As for activities...

a) 1 hour of weight training: 510kcal, but since that's only every other day I'm gonna divide it by two (is this right??) giving me 250kcal,

B) Walking my dogs twice a day (I do this with a weight in my backpack to work on endurance, calves, traps so it's pretty intense) for 1.5 hours, 765kcal.

Bringing my total up to a pretty hefty *4200-ish calories*!

I tried bulking on 4000 before but my diet wasn't so clean (was eating pretty high fat, maybe that was bad??) and I got a little fat. I also wasn't doing the intense walking that I am now...

Any/all input on this would be appreciated!


----------



## Darylbethyname (Dec 2, 2008)

lol sometimes i have to wonder....

i train hard, i eat, i sleep. i grow.

i think people make it way to complicated. satisfy your hunger with the good foods you normally eat, rest till your hearts content etc.

i dunno how you could eat 4k a day? without resulting to crap like chocolate. is it a manageable amount of food?


----------



## Stork (Jun 21, 2008)

Darylbethyname said:


> lol sometimes i have to wonder....
> 
> i train hard, i eat, i sleep. i grow.
> 
> ...


I did it once with good food but fairly high fat, my ratios were like 40% cals from fat, %30 from protein and 40% from carbs. It was the only way I could make it worth. Still had killer heartburn most of the time, like 4 days a week 

Typical evening dining was (two meals)

5 chicken thighs (skin on, fat not drained) with couscous and spinach, a lot of fat in that there meal.


----------



## Growing Lad (Feb 14, 2009)

jeez i told u this already,

u didnt gain fat cos u ate junk calories, u gained fat cos u ate to many calories period. "clean" food is not magic.

so no u dont need 4200 as 4000 was to0 much.

start with 3000. add 10% evry couple weeks if no weight gain


----------



## 3752 (Jan 7, 2005)

it is true that if you eat to many calories than you burn you will gain bad weight but the amount and speed this bad weight comes on is down to if you eat good or junk foods if it wasn't then we could all eat jaffa cakes and pizza when dieting and still lose weight...

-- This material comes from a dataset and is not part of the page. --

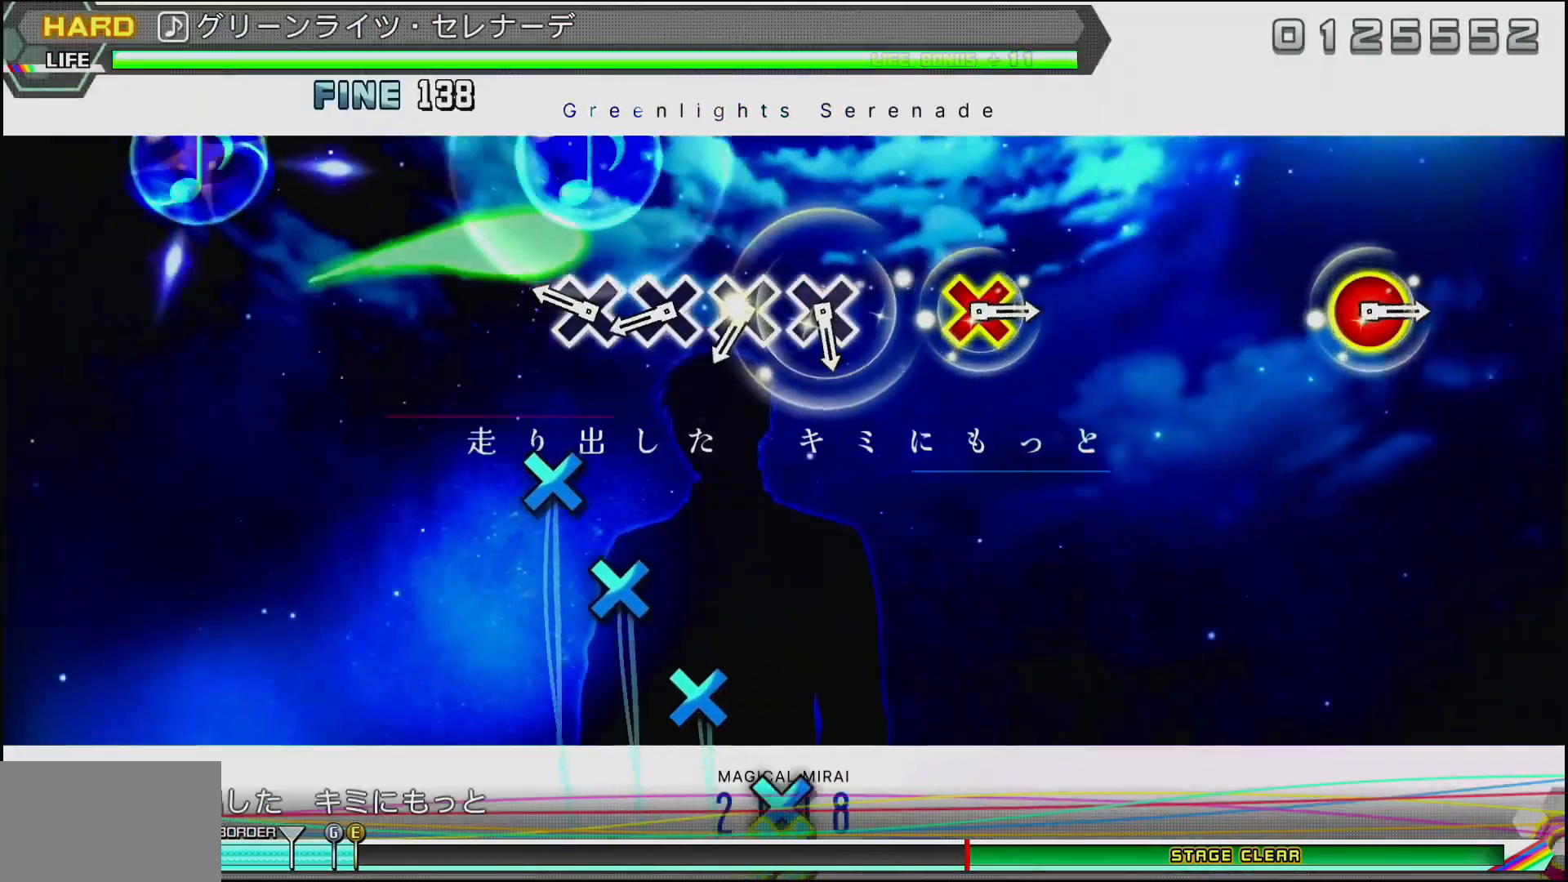
{"buttons": [], "left_stick": "center", "right_stick": "center", "events": [[67, "DPAD_UP", "up"], [67, "SQUARE", "up"], [200, "CROSS", "down"], [283, "CROSS", "up"], [383, "CROSS", "down"], [467, "CROSS", "up"]]}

the problem with these figures is just that they are figures based on your estimates, the best thing you can do is follow Growing lads advice start with 3000cals then go from there...many do not need as many calories as they think i only eat between 3000 - 3500cals a day i grow and i weigh 230lbs at approx 10% BF...


----------



## Stork (Jun 21, 2008)

I just wrote up a diet for 3500 lol so I'll try that. Thanks for the input guys!


----------



## Sean Byrne (Feb 2, 2009)

I read a post saying to eat 7000 calories a day and 3500 wouldnt work.


----------



## Stork (Jun 21, 2008)

Sean Byrne said:


> I read a post saying to eat 7000 calories a day and 3500 wouldnt work.


Cool story bro.


----------



## stone14 (Mar 24, 2005)

Sean Byrne said:


> I read a post saying to eat 7000 calories a day and 3500 wouldnt work.


no one can tell you how many carbs, prot,fat calories you need to eat, its down to find out since everyone is diffrent. you can be gven rough guides and estimates as a starting point but thats it, from there your on your own.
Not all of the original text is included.